Thoughts, @John_McCall @Joe_Groff @Douglas_Gregor @ktoso?

Below is my understanding (I could be wrong):

Based on Explore structured concurrency in Swift - WWDC21 - Videos - Apple Developer (8:33) when one of the child task throws an error, it would cancel the remaining child tasks.

These are asynchronous tasks so would run in parallel, based on the output computeB throws the error first, computeA continues execution and before returning Task.isCancelled is still false

In the example shown above computeA was never cancelled.

This is not what the video is implying, the more correct way of stating the behavior is:

when the parent task is cancelled, it cancels the remaining child tasks.

And the parent task is only cancelled when the error from the child task is actually propagated to the parent (via an await). Note that the specific example in the video has two explicit awaits and they only talk about what happens when the first throws an error - this corresponds to your try await b + a example.

Note that I do think that this behavior is a little unintuitive, but it is not a bug or unexpected, at least as I understand the structured concurrency architecture. Additionally, the exact ordering of which of a or b is awaited on first is likely an implementation detail that may change in the future (or with a different level of optimization), so you may want to be careful relying on this exact behavior.

Thanks a lot @MPLewis for the explanation.

Bear with me, am so confused about the following part:

Yes, when the parent task is cancelled, it cancels the remaining child tasks.

  1. Question is when does the parent task get cancelled?
  2. When the child task running computeB throws an error, wouldn't the control be thrown back to the invoking parent task?
  3. If returned to parent task then wouldn't it know that one of child tasks ended abnormally and other child tasks need to be cancelled?

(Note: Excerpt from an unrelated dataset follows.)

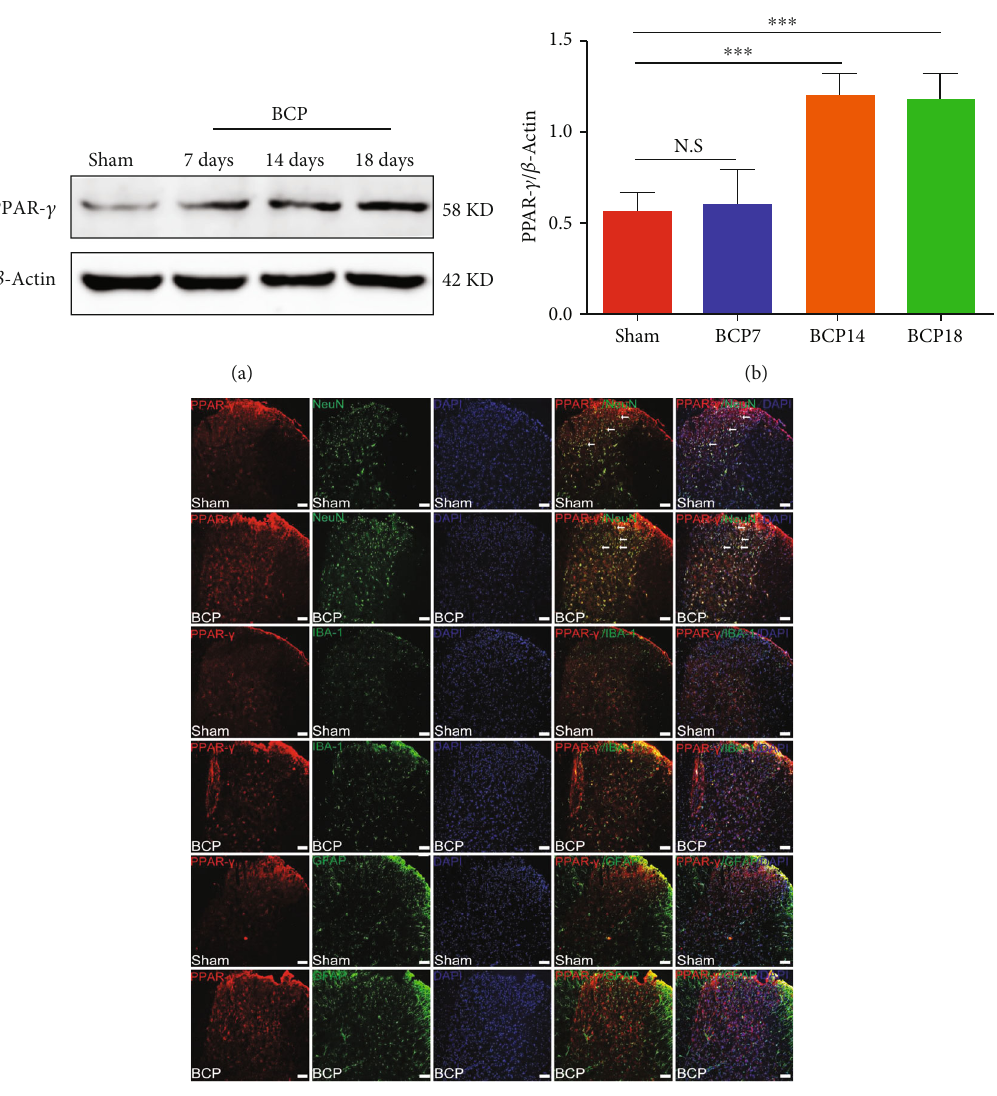
Figure 4: Endogenous expression and cellular localization of proliferator-activated receptor- γ (PPAR- γ ). (a, b) Western blot results revealed a signi fi cant increase in PPAR- γ expression at 14 and 18 days in bone cancer pain (BCP) rats ( ∗∗∗ p < 0 : 001 vs. the sham group; n = 4 , one-way ANOVA (a, b)). There was no di ff erence in the expression of PPAR- γ between rats in the sham group and BCP rats at 7days ( p > 0 : 05 vs. sham group; n = 4 , one-way ANOVA (a, b)). (c) Immuno fl uorescence results showed that in the dorsal horn of the spinal cord of BCP rats, PPAR- γ (red) was primarily expressed in neurons (green) rather than the astrocytes (green) or microglia (green). Lumbar enlargements were collected on day 18 after the operation or cancer cell inoculation. Sections were counterstained with DAPI (blue) to label cell nuclei. The white arrows indicate colocalization of PPAR- γ with NeuN (neuronal nuclei, neuronal-speci fi c marker), GFAP (glial fi brillary acidic protein, astrocyte-speci fi c marker), and IBA-1- (ionized calcium binding adapter molecule 1, microglial speci fi c marker) immunoreactive cells in the spinal dorsal horn, respectively; n = 4 . Scalebar = 50 μ m . n represents the number of experimental animals in each group. N.S: not statistically signi fi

It would be nice to have some clarification on this.

When it throws an error or otherwise terminates itself.

No. The child task is marked as cancelled, but it is running in the "background" and the parent task is not notified of its status. The parent task only gets notified of child task status when it calls await, and it's at that point that any errors thrown by the child task are propagated (and this can then lead to the cancellation of the parent task, see above).

Yes, once the parent task is cancelled all outstanding child tasks are also marked as cancelled.

One key point about the above is the parent task can only await on a single child task at a time, meaning that if computeA is being awaited on while computeB throws an error in the background, the parent will not see any status from computeB until after computeA completes and then computeB is awaited on. If. you need this sort of "await on multiple tasks simultaneously, taking the first completed result" behavior, use an explicit TaskGroup instead, with the next() function returning the tasks in the order in which they completed.

1 Like

Thanks a lot @MPLewis for the detailed explanation

sorry to drag on with this, but just had one more doubt:

It seems like moment when we use async let doesn't start the async child tasks, which sees odd and different from my understanding

func checkCancellation() async throws {
    async let a = computeA()
    async let b = computeB()
    print("before loop")
    for _ in 1...19000000 {
    }
    print("after loop")
    let c = try await a + b
    print("c = \(c)")
}

Output:

before loop
after loop
A - started
B - going to throw
A - going to return, Task.isCancelled = false
error: infinity

Are you running this in the Xcode simulator? There are limitations in the simulator as to how many threads are running at once which could explain that behavior. Try running on an actual device if you can.

More to the point, this is concurrency: there are basically no guarantees as to the order in which things execute. Even when running on an actual device, there’s a possibility you get the behavior you experienced where the parent gets all the way to its await before the children start - it all depends on the exact state of the device you’re running on at the moment, and will be affected by (for instance) other applications running at the same time.

1 Like

Thanks a lot @MPLewis

Yeah you are right the output was bit confusing, will wait try it on a real device once iOS 15 and macOS Monterey are released.